Vrijdag 1 september bewonderen we het naburige Parc des Buttes-Chaumont. Een voormalige kalkgroeve en later stortplaats voor paardenkadavers maar sinds 1867 een openbaar park. Zaterdag vertrekken Marin en Dominique weer. Nog even om het Bassin de la Villette gewandeld waar tot en met zondag Paris Plage is.

Zondag op de fiets door de grote stad naar het Louvre. Dat museum is zo groot dat we alleen de Egyptische afdeling bezocht hebben en toen geluncht op het terras van La Palette in Saint-Germain-des-Prés.
Parijs wil in 2020 een wereld fietsstad zijn en heeft voor haar Plan Vélo  in 2015 150 miljoen uitgetrokken. Het aantal kilometers fietspad moet groeien van 700 km naar 1400 km. En het moet gezegd: de typische Parijse grijze huurfietsen zie je overal en auto's lijken rekening te houden met de fietser hoewel het passeren van de rotonde bij het Place de la Bastille nog wel doet denken aan een zelfmoordpoging...

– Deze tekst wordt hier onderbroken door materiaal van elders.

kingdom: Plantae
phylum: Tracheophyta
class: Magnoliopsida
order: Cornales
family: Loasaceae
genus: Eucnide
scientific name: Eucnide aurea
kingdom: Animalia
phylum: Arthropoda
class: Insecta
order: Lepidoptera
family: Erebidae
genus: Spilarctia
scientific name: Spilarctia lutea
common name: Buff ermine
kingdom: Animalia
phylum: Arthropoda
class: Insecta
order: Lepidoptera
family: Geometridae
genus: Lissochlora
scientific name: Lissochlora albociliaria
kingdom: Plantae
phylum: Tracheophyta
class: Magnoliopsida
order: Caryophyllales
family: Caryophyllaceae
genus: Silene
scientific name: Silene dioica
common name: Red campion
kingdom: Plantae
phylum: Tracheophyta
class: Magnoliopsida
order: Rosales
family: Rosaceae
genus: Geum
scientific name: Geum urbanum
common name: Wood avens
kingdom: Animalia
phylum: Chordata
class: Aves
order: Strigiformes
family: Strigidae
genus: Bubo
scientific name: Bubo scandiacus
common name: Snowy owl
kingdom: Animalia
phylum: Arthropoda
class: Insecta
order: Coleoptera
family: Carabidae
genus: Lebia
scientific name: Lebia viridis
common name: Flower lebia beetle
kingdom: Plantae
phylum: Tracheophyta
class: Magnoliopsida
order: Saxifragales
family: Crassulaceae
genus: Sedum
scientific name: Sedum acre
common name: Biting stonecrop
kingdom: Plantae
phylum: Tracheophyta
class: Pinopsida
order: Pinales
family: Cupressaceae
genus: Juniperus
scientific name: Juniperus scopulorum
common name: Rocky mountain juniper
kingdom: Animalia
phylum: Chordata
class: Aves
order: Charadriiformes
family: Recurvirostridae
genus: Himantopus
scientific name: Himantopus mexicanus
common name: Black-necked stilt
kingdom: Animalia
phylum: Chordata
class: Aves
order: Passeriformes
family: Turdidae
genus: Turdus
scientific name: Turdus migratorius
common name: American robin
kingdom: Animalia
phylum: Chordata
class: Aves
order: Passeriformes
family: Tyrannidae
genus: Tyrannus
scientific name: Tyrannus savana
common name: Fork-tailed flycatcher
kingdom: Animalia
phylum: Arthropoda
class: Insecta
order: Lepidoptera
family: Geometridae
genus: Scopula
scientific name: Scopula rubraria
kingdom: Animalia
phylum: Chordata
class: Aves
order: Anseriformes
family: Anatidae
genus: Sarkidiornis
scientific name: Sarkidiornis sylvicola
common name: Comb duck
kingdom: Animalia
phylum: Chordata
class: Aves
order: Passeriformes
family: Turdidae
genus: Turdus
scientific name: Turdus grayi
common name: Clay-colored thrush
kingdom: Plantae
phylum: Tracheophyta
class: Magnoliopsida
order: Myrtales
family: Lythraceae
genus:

Dat ze in Parijs van fietsen houden bleek ook diezelfde zondagavond laat toen we gerucht hoorden op het voordek en een paar gasten het kabelslot van de vouwfiets al losgewrikt hadden met behulp van de zadelpen van diezelfde vouwfiets. Ze mompelden nog "pardon monsieur" voordat ze zich uit de voeten maakten. Nu is het stuurhuis voorlopig fietsenstalling..

Maandag 4 september bij een Chinese tandarts in de buurt mijn brug weer vast laten plakken die er vrijdag uitgefloept was. Toen we die maandagnacht om 5 uur merkten dat er een paar dronkelappen aan boord gestapt waren die begonnen om alles wat los lag in het water te gooien hebben we toch maar besloten om van ons schip een kasteel te maken met uithouders en een hefbrug. En al het losse spul achter slot en grendel te doen. Sindsdien blijft het rustig.

Er gebeurt sowieso van alles bij ons schip. Overdag is de kade een prima plek om te joggen, te wandelen, te vissen of te relaxen. Ook maakten we nog een fotoshoot mee boven ons schip. En er komen voortdurend elektrische huurbootjes voorbij en af en toe een "stofzuigerschip". Maar op zich is het hier toch relatief rustig.

Woensdag 6 september even naar Montmartre gefietst, bekend van de Sacré Coeur en het Place du Tertre waar bleek dat de portrettekenaars langzaam verdrongen worden door de uitbreidende terrassen..

Donderdag naar de naburige markt geweest waar dicht opeengepakt honderden marktventers tegen elkaar opbieden. En rondgelopen op het vrij nieuwe stadspark Parc de la Villette dat op een steenworp afstand van ons schip ligt op de plek waar vroeger de abattoirs waren en de grote veehallen. Nu is er een wetenschapsmuseum, hypermoderne concertzaal, conservatorium en dergelijke.

Vrijdag met de metro naar het Museé de l'Orangerie waar een paar zalen gewijd zijn aan een nogal omvangrijke installatie van Monet: de waterlelies. Wie dacht dat het een paar handzame schilderijtjes betreft heeft het mis: het zijn 2 zalen, bekleed met de impressies van Monet's eigen tuin.

Zondag 10 september was de laatste dag dat je nog in het Bassin de la Villette kon zwemmen; dat hebben we dus maar gedaan.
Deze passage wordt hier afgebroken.